Elsewhere in classical culture, snakes were often associated with more positive symbolism, chiefly healing properties and medicine. The staff of Asclepius represents pharmacy, but originally symbolized the Greek god of healing of that name. The staff has a serpent wrapped around it, symbolizing healing. Again, this symbolism is grounded in the snake’s ability to shed its own skin, representing renewal and rejuvenation.


Also in classical Greek myth, there was the Caduceus: a staff with two intertwined serpents. This staff was carried by Hermes (or his Roman counterpart, Mercury): the messenger of the gods. The two staffs are often confused, but the herald’s staff borne by Hermes/Mercury had two serpents, rather than one, with their heads facing each other. The caduceus came to symbolize trade and transportation because Hermes was often flying around from one god to another to deliver messages. That point clarified, might it not still be possible for such messages, regardless of their origins, to contain an element of healing within? Regardless of their origins? Just a thought.


So why a snake or snakes used for these staffs? As argued in the book, The Meaning of Myth (Neel Burton), snake venom is both a deadly poison and an antidote, and also has many other medicinal properties—having been used, for example, to control pain or stem hemorrhage. According to the Book of Numbers, (Numbers 21:8-9--“And the Lord said to Moses, ‘Make a poisonous serpent and set it on a pole; and everyone who is bitten shall look at it and live’ “) Moses erected a bronze serpent onto a pole to protect the Israelites from the bites of the “fiery serpents” sent by God in punishment.


That same archetype recurs in the two symbols discussed above pertaining to healing. The rod or staff represents control over the dual nature of the snake, or the Moses-like harnessing of the powers of the snake.


Leviathan from the Book of Job

There’s also debate over whether the passages in Job about Leviathan and another giant Biblical creature, Behemoth, describe mythological beasts—or actual animals that existed at the time but later may have gone extinct. It’s been suggested that Behemoth could have been a hippopotamus, an elephant, or even a dinosaur, while Leviathan may be been an ancient species of crocodile.


Either way, the Book of Job employed both Leviathan and Behemoth to demonstrate to Job God’s power of creation and the futility of questioning Him. Later, the “leviathan” would be applied more generally to mean a giant whale (most memorably the great white whale in Moby Dick) or other massive sea creature.


Our Takeaway

We may conclude from the discussion above that snakes/serpents are highly complex creatures that are imbued with a great deal of symbolism—totally unbeknownst to them.
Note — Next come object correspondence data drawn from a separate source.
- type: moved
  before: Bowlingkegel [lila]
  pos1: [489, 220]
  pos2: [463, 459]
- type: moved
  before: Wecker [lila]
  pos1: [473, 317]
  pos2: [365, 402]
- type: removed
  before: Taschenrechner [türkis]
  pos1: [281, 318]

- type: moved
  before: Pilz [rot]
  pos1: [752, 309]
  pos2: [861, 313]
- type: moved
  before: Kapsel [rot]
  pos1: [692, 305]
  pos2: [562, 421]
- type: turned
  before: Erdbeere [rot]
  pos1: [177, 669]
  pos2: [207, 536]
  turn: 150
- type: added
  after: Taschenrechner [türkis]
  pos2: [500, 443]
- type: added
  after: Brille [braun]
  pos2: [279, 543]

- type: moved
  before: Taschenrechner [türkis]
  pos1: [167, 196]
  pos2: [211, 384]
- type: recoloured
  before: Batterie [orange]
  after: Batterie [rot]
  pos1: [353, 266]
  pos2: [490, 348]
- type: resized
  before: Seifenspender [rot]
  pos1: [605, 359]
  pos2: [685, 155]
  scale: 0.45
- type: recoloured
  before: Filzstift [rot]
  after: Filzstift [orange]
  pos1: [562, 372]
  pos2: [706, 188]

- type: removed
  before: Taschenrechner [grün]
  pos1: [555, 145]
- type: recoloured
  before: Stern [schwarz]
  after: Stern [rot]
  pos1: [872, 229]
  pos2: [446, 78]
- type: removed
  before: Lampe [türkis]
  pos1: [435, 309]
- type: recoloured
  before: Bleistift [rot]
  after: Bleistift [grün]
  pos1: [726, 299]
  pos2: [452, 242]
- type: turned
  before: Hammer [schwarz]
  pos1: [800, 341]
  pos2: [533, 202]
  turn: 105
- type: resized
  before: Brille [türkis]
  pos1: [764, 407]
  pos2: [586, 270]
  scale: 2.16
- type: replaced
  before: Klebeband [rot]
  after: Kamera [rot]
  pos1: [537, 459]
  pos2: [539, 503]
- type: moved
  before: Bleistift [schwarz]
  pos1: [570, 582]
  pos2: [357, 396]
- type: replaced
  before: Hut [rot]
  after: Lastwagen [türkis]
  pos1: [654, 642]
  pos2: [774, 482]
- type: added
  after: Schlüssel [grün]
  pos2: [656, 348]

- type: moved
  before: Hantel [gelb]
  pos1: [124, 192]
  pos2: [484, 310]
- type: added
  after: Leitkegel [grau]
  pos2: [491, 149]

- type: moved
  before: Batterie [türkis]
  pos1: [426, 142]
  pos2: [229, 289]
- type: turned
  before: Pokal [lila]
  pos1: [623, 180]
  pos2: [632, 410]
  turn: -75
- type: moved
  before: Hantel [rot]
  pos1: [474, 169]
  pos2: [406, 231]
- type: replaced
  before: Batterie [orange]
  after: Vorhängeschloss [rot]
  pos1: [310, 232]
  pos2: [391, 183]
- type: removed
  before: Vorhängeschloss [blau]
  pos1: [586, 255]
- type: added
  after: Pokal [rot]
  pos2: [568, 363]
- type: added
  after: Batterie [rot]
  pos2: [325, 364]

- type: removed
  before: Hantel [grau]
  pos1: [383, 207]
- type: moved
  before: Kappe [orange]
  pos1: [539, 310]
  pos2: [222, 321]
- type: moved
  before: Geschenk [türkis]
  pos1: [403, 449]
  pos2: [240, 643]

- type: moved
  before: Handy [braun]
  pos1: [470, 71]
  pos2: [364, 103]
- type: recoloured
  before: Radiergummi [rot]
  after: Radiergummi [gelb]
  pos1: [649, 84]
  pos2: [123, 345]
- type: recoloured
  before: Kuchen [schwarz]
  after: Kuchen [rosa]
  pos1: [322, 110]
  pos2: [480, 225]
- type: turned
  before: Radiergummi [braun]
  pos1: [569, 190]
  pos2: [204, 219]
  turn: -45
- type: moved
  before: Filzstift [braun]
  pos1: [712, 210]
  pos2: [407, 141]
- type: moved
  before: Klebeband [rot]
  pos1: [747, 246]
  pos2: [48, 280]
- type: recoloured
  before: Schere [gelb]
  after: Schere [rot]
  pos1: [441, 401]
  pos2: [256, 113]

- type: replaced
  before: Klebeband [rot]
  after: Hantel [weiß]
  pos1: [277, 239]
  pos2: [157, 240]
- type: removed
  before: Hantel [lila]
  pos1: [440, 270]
Regardless of one’s personal feelings towards them, they continue to hold humans spellbound by their very nature—whether that spell be one of terror or of endless fascination. I’ll bet if they could talk, they would share that all they really want to do is to be left alone in peace, to find a sunny spot on a road, in the grass, or on a rock to catch some rays and get warm. Maybe, if the timing is right and their luck is good, even snag a mouse (or something bigger) for a snack or a meal. Snakes, indeed, are creatures of paradox --- complexity and simplicity—woven powerfully together into one magnificent creature.